(Extracted data entries)
◆ ◆ ◆ ◆

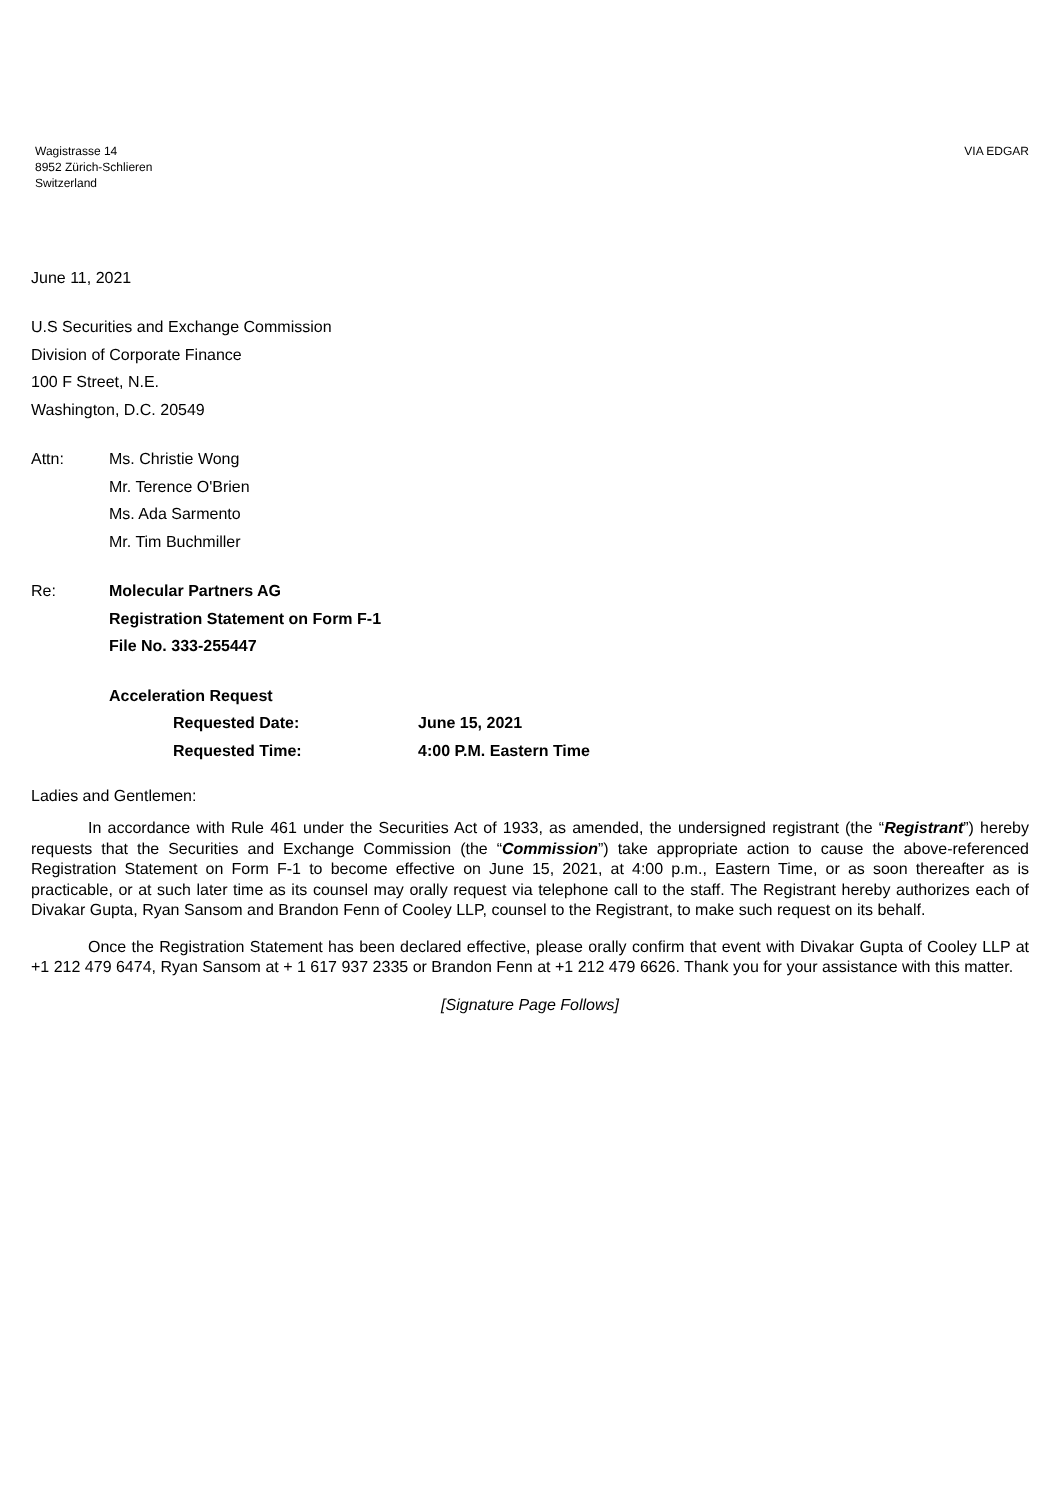Wagistrasse 14
8952 Zürich-Schlieren
Switzerland
VIA EDGAR
June 11, 2021
U.S Securities and Exchange Commission
Division of Corporate Finance
100 F Street, N.E.
Washington, D.C. 20549
Attn:
Ms. Christie Wong
Mr. Terence O'Brien
Ms. Ada Sarmento
Mr. Tim Buchmiller
Re:
Molecular Partners AG
Registration Statement on Form F-1
File No. 333-255447
Acceleration Request
Requested Date: June 15, 2021
Requested Time: 4:00 P.M. Eastern Time
Ladies and Gentlemen:
In accordance with Rule 461 under the Securities Act of 1933, as amended, the undersigned registrant (the “Registrant”) hereby requests that the Securities and Exchange Commission (the “Commission”) take appropriate action to cause the above-referenced Registration Statement on Form F-1 to become effective on June 15, 2021, at 4:00 p.m., Eastern Time, or as soon thereafter as is practicable, or at such later time as its counsel may orally request via telephone call to the staff. The Registrant hereby authorizes each of Divakar Gupta, Ryan Sansom and Brandon Fenn of Cooley LLP, counsel to the Registrant, to make such request on its behalf.
Once the Registration Statement has been declared effective, please orally confirm that event with Divakar Gupta of Cooley LLP at +1 212 479 6474, Ryan Sansom at + 1 617 937 2335 or Brandon Fenn at +1 212 479 6626. Thank you for your assistance with this matter.
[Signature Page Follows]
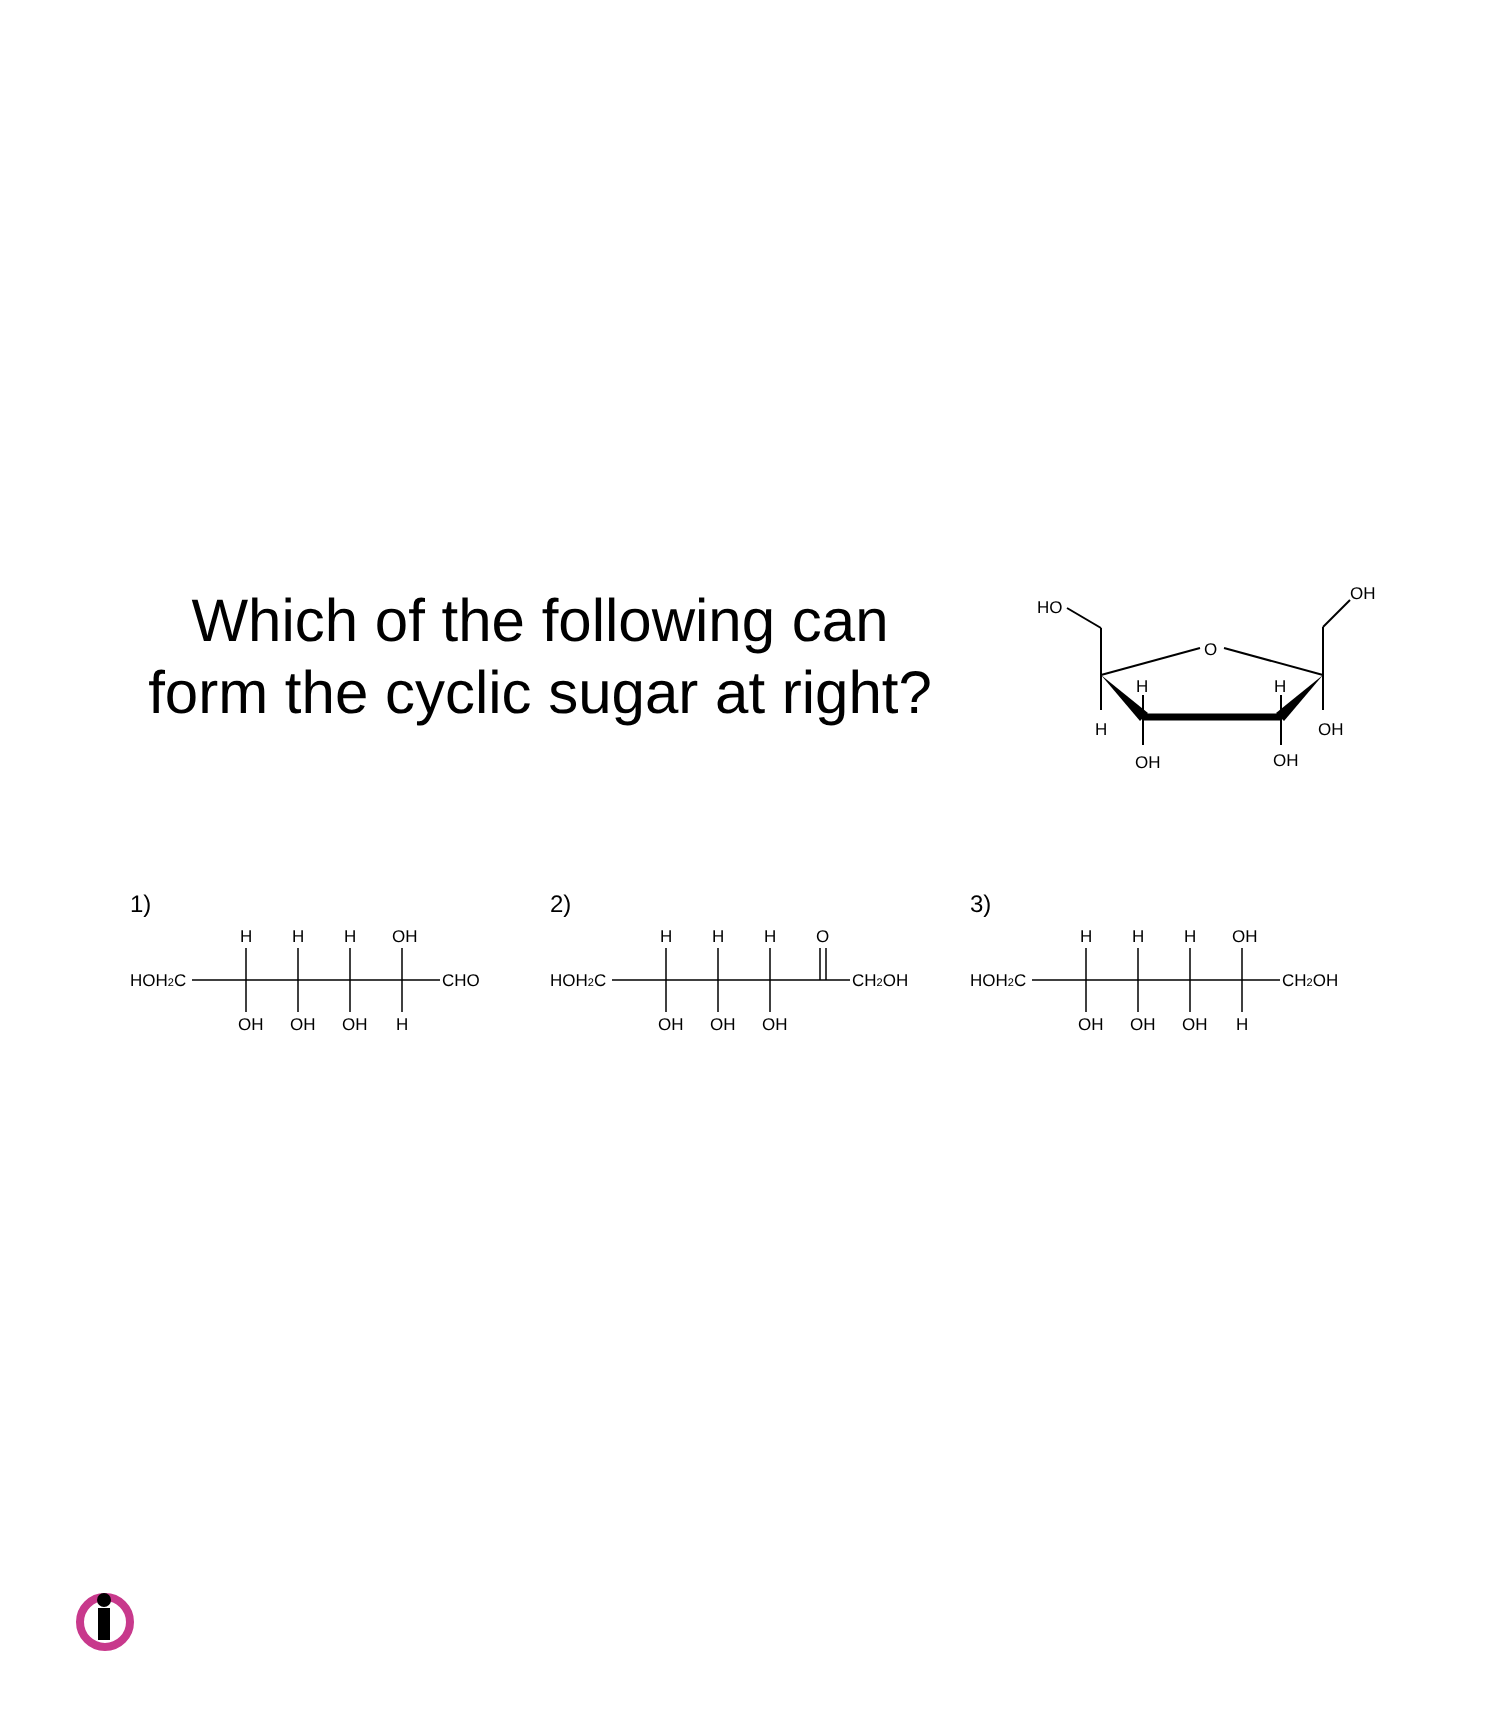Which of the following can
form the cyclic sugar at right?
HO
OH
O
H
H
H
OH
OH
OH
1)
HOH2C
CHO
H
H
H
OH
OH
OH
OH
H
2)
HOH2C
CH2OH
H
H
H
O
OH
OH
OH
3)
HOH2C
CH2OH
H
H
H
OH
OH
OH
OH
H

◆ ◆ ◆ ◆

# Problem requirements:
Reproduce the data above in full, exactly, with the images removed.

# Result:
Wagistrasse 14
8952 Zürich-Schlieren
Switzerland
VIA EDGAR
June 11, 2021
U.S Securities and Exchange Commission
Division of Corporate Finance
100 F Street, N.E.
Washington, D.C. 20549
Attn:
Ms. Christie Wong
Mr. Terence O'Brien
Ms. Ada Sarmento
Mr. Tim Buchmiller
Re:
Molecular Partners AG
Registration Statement on Form F-1
File No. 333-255447
Acceleration Request
Requested Date: June 15, 2021
Requested Time: 4:00 P.M. Eastern Time
Ladies and Gentlemen:
In accordance with Rule 461 under the Securities Act of 1933, as amended, the undersigned registrant (the “Registrant”) hereby requests that the Securities and Exchange Commission (the “Commission”) take appropriate action to cause the above-referenced Registration Statement on Form F-1 to become effective on June 15, 2021, at 4:00 p.m., Eastern Time, or as soon thereafter as is practicable, or at such later time as its counsel may orally request via telephone call to the staff. The Registrant hereby authorizes each of Divakar Gupta, Ryan Sansom and Brandon Fenn of Cooley LLP, counsel to the Registrant, to make such request on its behalf.
Once the Registration Statement has been declared effective, please orally confirm that event with Divakar Gupta of Cooley LLP at +1 212 479 6474, Ryan Sansom at + 1 617 937 2335 or Brandon Fenn at +1 212 479 6626. Thank you for your assistance with this matter.
[Signature Page Follows]
Which of the following can
form the cyclic sugar at right?
HO
OH
O
H
H
H
OH
OH
OH
1)
HOH2C
CHO
H
H
H
OH
OH
OH
OH
H
2)
HOH2C
CH2OH
H
H
H
O
OH
OH
OH
3)
HOH2C
CH2OH
H
H
H
OH
OH
OH
OH
H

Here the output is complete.